### AIM OF THE TASK
The answer is the set of lines that include "Международных", copied from the data below.

### THE RECORDS
◆ ◆ ◆

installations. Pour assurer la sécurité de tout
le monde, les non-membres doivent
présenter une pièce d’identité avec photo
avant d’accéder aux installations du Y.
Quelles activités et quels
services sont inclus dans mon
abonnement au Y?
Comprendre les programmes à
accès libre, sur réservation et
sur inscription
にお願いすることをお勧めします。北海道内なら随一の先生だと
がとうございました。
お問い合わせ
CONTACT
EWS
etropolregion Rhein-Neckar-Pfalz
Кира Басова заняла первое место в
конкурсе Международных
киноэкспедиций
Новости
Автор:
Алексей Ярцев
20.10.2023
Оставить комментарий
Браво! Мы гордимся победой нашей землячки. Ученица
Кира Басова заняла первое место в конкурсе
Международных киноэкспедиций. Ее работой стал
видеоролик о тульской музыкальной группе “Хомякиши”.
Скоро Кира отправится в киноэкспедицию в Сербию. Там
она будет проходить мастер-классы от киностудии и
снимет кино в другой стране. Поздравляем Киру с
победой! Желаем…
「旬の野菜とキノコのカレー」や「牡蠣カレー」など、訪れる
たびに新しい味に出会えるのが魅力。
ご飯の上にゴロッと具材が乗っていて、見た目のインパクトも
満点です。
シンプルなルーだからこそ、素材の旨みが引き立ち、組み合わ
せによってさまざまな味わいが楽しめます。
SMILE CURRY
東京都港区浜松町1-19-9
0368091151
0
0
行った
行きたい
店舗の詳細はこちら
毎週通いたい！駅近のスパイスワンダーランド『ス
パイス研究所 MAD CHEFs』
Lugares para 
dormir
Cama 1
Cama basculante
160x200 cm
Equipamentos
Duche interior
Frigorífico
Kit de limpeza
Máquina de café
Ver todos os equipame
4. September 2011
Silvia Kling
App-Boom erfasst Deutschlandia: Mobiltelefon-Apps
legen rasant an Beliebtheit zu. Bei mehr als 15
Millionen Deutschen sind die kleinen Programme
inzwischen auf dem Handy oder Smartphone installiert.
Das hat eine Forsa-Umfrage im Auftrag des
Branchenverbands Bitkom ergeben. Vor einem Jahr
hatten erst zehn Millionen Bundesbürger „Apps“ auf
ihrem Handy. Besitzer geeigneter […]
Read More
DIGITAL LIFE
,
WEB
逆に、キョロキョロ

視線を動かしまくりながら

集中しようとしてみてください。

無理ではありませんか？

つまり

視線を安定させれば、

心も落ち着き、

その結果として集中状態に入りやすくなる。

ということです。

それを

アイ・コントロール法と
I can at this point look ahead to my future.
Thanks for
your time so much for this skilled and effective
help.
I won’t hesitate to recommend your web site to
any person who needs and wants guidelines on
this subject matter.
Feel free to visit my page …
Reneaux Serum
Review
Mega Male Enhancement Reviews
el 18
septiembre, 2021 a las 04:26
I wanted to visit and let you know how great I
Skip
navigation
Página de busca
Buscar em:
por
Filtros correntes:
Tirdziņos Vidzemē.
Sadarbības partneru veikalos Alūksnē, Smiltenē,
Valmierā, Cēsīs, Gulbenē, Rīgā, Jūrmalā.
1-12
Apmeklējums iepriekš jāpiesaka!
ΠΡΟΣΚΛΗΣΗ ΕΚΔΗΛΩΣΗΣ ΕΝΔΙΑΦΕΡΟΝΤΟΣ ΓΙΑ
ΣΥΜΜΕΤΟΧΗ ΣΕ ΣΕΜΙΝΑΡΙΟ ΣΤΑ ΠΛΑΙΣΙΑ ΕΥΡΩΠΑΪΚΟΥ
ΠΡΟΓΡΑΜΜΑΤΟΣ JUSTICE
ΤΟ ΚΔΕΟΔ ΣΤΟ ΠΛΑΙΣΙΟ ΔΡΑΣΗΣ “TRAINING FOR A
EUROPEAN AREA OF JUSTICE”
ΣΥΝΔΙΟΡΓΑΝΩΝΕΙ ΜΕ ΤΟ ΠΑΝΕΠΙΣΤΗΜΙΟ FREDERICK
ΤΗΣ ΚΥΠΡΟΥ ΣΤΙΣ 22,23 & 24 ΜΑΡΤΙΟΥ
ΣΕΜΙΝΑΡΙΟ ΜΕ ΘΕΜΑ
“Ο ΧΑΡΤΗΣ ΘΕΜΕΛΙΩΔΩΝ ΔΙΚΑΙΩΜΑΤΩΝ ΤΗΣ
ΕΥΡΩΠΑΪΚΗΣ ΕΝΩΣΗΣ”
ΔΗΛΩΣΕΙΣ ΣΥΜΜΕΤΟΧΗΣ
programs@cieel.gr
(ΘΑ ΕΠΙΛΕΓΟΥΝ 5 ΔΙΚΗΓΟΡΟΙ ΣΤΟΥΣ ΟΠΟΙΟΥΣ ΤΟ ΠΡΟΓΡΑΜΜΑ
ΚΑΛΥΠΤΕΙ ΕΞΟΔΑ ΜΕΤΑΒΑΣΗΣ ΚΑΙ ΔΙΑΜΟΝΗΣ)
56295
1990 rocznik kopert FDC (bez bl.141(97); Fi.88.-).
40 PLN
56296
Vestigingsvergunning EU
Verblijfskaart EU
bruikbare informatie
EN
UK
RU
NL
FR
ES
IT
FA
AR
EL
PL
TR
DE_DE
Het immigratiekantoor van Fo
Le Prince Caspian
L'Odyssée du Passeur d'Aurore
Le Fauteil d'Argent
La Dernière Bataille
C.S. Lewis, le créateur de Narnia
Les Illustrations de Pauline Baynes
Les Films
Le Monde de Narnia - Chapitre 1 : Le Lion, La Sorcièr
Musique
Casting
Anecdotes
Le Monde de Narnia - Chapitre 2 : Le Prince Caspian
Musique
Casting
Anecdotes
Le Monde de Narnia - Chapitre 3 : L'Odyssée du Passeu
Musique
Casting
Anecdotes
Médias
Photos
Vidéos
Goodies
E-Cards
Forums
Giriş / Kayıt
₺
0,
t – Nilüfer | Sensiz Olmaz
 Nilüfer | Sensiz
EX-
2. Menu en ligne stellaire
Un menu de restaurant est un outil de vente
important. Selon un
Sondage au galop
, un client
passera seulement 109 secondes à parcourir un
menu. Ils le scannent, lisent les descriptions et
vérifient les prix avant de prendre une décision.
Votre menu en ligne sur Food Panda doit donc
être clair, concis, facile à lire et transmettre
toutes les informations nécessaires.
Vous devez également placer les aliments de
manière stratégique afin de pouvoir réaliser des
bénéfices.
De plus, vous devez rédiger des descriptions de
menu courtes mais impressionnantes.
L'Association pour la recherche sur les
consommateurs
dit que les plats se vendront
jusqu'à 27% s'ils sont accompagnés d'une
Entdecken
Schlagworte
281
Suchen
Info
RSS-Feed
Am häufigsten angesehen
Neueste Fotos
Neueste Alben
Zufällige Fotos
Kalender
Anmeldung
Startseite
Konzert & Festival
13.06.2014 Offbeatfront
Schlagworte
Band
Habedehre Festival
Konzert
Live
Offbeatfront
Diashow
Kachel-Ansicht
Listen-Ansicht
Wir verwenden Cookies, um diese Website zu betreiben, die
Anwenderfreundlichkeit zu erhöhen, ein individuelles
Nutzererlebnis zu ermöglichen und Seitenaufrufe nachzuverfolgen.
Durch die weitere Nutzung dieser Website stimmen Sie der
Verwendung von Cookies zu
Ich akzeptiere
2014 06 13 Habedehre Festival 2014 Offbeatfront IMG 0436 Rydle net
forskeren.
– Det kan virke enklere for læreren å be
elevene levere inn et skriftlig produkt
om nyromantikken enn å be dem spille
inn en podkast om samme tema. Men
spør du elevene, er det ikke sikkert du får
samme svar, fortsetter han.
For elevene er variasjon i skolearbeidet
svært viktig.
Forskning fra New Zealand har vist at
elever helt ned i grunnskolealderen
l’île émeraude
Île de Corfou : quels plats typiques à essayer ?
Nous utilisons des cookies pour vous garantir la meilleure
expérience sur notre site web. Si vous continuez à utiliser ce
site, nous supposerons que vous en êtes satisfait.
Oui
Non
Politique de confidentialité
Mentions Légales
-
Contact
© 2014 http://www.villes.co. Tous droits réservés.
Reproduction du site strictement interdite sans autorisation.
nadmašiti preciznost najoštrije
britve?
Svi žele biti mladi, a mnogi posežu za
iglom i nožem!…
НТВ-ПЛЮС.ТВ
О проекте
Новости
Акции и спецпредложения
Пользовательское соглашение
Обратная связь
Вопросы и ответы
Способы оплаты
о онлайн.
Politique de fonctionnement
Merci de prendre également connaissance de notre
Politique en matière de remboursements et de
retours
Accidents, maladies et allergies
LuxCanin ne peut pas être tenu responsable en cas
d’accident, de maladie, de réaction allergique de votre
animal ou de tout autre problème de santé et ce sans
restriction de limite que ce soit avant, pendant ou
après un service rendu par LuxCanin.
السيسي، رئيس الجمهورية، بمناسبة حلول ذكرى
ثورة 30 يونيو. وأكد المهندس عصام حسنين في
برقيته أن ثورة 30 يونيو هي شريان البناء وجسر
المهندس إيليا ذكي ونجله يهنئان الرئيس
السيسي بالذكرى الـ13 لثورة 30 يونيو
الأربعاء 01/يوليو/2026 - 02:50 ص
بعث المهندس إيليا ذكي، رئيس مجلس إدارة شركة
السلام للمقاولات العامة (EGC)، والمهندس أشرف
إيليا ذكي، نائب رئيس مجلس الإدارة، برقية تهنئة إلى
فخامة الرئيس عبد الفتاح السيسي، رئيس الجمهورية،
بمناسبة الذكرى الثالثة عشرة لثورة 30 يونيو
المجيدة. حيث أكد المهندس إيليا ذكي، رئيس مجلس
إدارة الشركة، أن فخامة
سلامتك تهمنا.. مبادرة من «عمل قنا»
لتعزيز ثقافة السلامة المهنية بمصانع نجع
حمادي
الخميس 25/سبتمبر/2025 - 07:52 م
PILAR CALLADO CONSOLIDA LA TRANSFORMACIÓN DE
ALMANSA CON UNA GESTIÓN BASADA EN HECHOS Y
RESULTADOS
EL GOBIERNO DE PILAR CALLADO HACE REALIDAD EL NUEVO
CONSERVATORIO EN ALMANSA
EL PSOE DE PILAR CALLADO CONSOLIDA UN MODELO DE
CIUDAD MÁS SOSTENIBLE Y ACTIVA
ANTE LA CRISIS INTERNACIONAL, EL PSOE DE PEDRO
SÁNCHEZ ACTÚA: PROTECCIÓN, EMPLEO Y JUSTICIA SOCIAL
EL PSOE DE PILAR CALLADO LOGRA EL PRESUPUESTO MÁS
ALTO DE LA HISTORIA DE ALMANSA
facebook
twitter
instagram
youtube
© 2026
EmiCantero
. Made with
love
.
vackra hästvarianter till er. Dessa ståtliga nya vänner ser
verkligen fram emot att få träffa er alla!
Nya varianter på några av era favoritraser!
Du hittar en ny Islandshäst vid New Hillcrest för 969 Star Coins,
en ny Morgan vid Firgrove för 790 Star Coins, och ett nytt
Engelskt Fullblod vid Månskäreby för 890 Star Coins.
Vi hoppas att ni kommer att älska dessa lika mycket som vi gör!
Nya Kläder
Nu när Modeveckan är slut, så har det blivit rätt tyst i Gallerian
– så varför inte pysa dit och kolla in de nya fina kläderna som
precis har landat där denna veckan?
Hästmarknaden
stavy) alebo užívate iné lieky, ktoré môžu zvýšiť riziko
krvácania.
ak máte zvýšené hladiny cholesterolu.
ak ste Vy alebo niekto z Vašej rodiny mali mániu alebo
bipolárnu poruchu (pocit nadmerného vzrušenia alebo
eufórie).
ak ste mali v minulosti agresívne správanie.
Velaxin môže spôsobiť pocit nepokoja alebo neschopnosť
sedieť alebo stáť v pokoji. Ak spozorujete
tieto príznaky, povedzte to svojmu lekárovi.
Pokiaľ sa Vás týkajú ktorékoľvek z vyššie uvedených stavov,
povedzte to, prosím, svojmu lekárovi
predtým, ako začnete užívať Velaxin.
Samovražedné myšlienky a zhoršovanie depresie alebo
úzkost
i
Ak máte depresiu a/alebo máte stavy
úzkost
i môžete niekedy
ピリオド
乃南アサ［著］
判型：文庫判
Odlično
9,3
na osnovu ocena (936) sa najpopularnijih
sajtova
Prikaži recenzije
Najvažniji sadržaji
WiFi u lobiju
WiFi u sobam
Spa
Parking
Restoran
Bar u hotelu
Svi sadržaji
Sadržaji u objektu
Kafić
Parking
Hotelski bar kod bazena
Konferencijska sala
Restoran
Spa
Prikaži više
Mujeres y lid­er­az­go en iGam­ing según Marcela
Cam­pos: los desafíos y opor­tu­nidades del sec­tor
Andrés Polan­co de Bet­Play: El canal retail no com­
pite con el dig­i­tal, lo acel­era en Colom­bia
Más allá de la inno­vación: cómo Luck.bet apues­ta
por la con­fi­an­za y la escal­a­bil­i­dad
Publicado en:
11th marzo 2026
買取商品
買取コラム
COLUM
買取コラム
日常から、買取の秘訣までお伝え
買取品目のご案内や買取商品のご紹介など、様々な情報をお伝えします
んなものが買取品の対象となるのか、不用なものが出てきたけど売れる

◆ ◆ ◆

### WRITTEN REPLY
конкурсе Международных
Международных киноэкспедиций. Ее работой стал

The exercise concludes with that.